По собственному его признанию, Бардо боялся, что Коллегия отнесется к его прошению без должного внимания. Главные специалисты, сказал он, торопятся вернуться к своим дебатам на тему, посылать вторую экспедицию в Экстр или нет.
— Поговаривают даже об организации в Экстре второй академии. Раздел Ордена, легальный раскол ради расширения нашей власти. И для того чтобы помешать Вселенской Кибернетической Церкви взрывать эти поганые звезды. Трепотня и больше ничего — старые лорды любят языки почесать. Известно тебе, что они обсуждают этот вопрос уже шесть лет, с самого возвращения неудачной первой экспедиции? Помяни мое слово, паренек: ты успеешь вырасти и принести пилотскую присягу, прежде чем они перестанут трепаться и начнут действовать. Ну почему твой отец бросил нас на произвол этого дурацкого совета? Не понимаю! Когда он был главой Ордена, да и при Хранителе Времени тоже, здесь что-то делалось.
Как ни грустна эта история, но совет — действительно самый неэффективный и подверженный коррупции орган правления.
В то время, когда Бардо подал свое прошение, Коллегия являла собой яркий пример как неэффективности, так и коррупции.
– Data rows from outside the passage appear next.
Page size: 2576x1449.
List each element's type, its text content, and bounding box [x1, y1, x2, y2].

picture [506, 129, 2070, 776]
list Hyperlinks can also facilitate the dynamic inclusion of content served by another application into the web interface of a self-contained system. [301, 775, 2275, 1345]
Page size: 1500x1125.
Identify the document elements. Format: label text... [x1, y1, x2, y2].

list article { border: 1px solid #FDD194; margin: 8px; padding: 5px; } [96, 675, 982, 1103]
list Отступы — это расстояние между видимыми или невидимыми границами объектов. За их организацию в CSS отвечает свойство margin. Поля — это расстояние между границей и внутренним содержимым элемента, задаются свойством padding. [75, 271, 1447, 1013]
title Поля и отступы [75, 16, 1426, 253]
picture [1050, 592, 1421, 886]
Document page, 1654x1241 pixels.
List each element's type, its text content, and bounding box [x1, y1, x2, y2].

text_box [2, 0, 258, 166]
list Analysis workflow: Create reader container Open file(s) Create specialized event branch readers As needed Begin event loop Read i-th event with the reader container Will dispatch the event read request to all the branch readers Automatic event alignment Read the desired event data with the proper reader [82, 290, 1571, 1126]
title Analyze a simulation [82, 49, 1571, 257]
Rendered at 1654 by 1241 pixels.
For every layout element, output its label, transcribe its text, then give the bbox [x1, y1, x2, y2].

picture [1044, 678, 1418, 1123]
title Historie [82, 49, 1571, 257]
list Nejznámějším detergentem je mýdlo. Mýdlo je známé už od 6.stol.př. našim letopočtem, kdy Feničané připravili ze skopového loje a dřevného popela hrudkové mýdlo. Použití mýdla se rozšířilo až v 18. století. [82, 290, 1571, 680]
Шесть лет назад, после неожиданного исчезновения Мэллори Рингесса, будущее Ордена перешло в руки его главных специалистов. Ранее Орденом с незапамятных времен правил суровый авторитарный Хранитель Времени, которого затем на краткий срок сменил Мэллори Рингесс. И главные специалисты, боясь прихода нового диктатора, постановили, что отныне у Ордена больше не будет единого главы. С 2942 года Коллегия — 121 представитель различных дисциплин Ордена — пыталась править на основе консенсуса. Это был благородный эксперимент, попытка реформировать наиболее почтенные установления Ордена, но закончилось все провалом. Иначе и быть не могло. Самая суть Ордена заключается в управлении личными страстями, амбициями и мечтами. Искатели несказанных истин вселенной, принесшие присягу и выполняющие свою миссию сообща, должны занять свое место в иерархии, организованной кем-то одним. В противном случае настанет хаос; люди откроют для себя сто или тысячу индивидуальных истин, которые разрушат всякий порядок и сметут созданные человеком структуры, как стая голодных чаек, расклевывающая мертвого кита. Нужен какой-то единый взгляд, а взгляд — это неотъемлемая черта живого организма, будь то мужчина, женщина или животное, отыскивающее дорогу среди снежных полей мира. У совета из нескольких человек зрение еще хуже, чем у снежного червя, зарывшегося в сугроб. Главные специалисты Ордена на первом году своего правления увязли в бесконечных спорах по поводу правил внутреннего распорядка, протокола, религиозных и политических определений, по поводу креационизма, кибернетического гностицизма и прочих идеологий. Единственное, на чем они сошлись, было то, что демократия, основанная на консенсусе, невозможна.
Осознав это, Коллегия реорганизовалась и стала решать все важные вопросы большинством голосов, которое должно было составлять две трети от общего числа. Президиум из четырех главных специалистов устанавливал повестку дня, занимался административной деятельностью и принимал меры, когда голосование заходило в тупик. Эти четверо, называвшие себя Тетрадой, постепенно приобретали все больше власти. Третьего числа средиземней весны 2944 года Тетрада предложила издать новый канон, давший ей право выбирать, какие дела Коллегии следует рассматривать, а какие нет. Большинство главных специалистов, к стыду своему, только порадовались перспективе быть избавленными от множества мелких вопросов, отнимавших у них массу времени, и проголосовали за новый канон. За три с половиной последующих года Тетрада сочла достойным рассмотрения очень немногие дела. (Дебаты относительно второй экспедиции в Экстр оставались почти единственным вопросом, который Коллегия не уступала никому.) Четверо лордов Тетрады сделались фактическими правителями Ордена. Бардо, презиравший всю Коллегию в целом как безмозглых слепцов, основную часть своего ехидства приберегал для Тетрады.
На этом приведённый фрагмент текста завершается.